Devon Turnbull, a music engineer and “sound sculptor” based in New York, designed Mono Space’s speaker system to resemble century-old speakers using vacuum tubes up to 50 years old. Even with the rise of listening bars around Portland like Decibel, Sonder and Wax Social, there’s likely no sound system like Mono Space’s anywhere else in the world, let alone in Portland. Hooge says the only comparable systems Turnbull built are in New York or London. His clients include fashion houses like Supreme, Off-White and Louis Vuitton, so Turnbull’s sound systems are a luxury of their own.
“Coming into this space and experiencing it for me is what really—‘Oh my gosh, this is an incredibly special experience,’ and being amongst people having a communal listening experience being in front of this system, it is something that, you have this feeling like, ‘This is something I’ve been longing for for so long that I didn’t even know I had been longing for it,’” Lanning says. “It’s meditative, there’s a spirituality behind it, and it just feels like something that’s really needed and important.”
The speakers are so big that when Mono Space was renovated from a bare-bones, unfinished room that holes had to be cut in the walls to get the pieces inside. Hooge is not eager to cart them out anytime soon. That’s to say, Hooge and Lanning pledge that Mono Space is here to stay for the foreseeable future.
“It feels to us like a portal to a different environment or atmosphere where you can leave some of the outside world behind,” Hooge says. “Not necessarily escape it all, but maybe it even helps you integrate some of the stuff that’s happening out there into the rest of the things going on in your life.”
Along with its ticketed events, which include two sold-out nights to hear Frank Ocean’s 2012 debut album, Channel Orange, that saw its first vinyl release last year, Mono Space supports itself with a membership program. Members are afforded exclusive access to additional listening sessions and can request programming across the gallery’s roughly two-month seasons. Guest curators are invited to pick records during gallery hours. Experimental jazz musician Omari Jazz will host one such session in March, while other Portland musicians have hosted record release events. Even out-of-towners like Questlove have stopped in to hear specific records on Mono Space’s setup.
“He listened to D’Angelo recordings from Voodoo that he was in the room for when D’Angelo was playing, and he was like, ‘I’ve just never heard it like this before,’” Hooge says.

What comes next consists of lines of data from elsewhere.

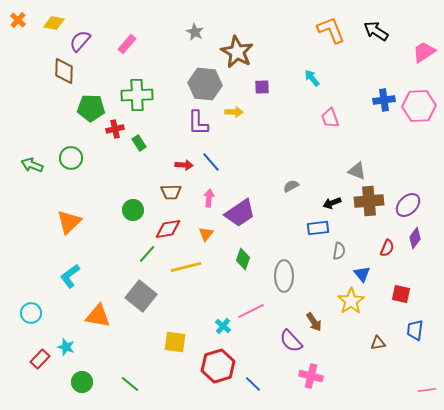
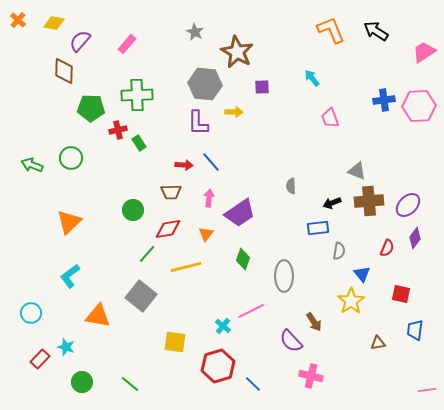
red cross at (115, 129): moved 3 px right, 1 px down
gray semicircle at (291, 186): rotated 63 degrees counterclockwise
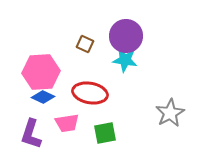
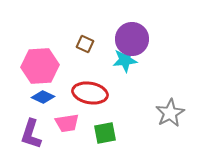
purple circle: moved 6 px right, 3 px down
cyan star: rotated 15 degrees counterclockwise
pink hexagon: moved 1 px left, 6 px up
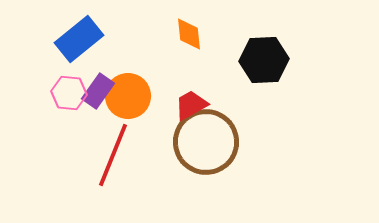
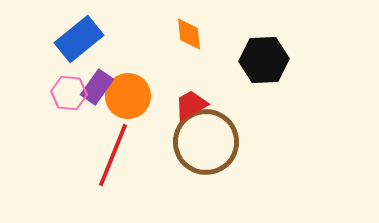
purple rectangle: moved 1 px left, 4 px up
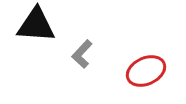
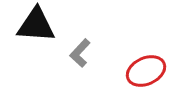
gray L-shape: moved 2 px left, 1 px up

Hooge chose two tracks to demonstrate Mono Space’s system during a recent visit: “Hunter,” the first track from Björk’s 1997 album Homogenic, and “Improvisation for Coughs and a Cell Phone” by German composer Nils Frahm. With woody-sweet incense burning and lights lowered to allow natural sunlight to dominate the gallery, Turnbull’s speakers infuse the recordings with a rare liveliness. Frahm’s arrangement includes ambient noise from the audience (hence its title), and in a nearly empty gallery, those quiet natural sounds made the space feel more full. On “Hunter,” every layer of Björk’s song felt as if it had enough room to stretch out and be appreciated as an individual part rather than a compressed whole. Hearing the songs in such high fidelity proved surprisingly emotional, causing tears to well unexpectedly in this writer’s eyes.
“I see executives in here curled up in a ball in a fetal position for a couple of hours just completely feeling safe to do that,” Hooge says. “Clearly, it’s helpful for people to be in here and co-regulated around this one activity.”
Even though Mono Space’s mission is to focus only on music, the fact that it’s located in the Pearl District—a neighborhood still associated with visual art and the First Thursday art walk—makes Hooge hopeful that patrons will broaden their musical as well as visual horizons.
“Hi-fi doesn’t have to be this stereotypical audiophile thing, it can be very affordable,” he says. “You can use technology from 100 years ago that’s easily accessible. Our system is low power—not that this specific system is very accessible to the average consumer, but the technology behind it is.”
HEAR IT: Mono Space, 608 NW 13th Ave., 971-242-8295, mono-space.org. Free noon–5 pm on select Saturdays.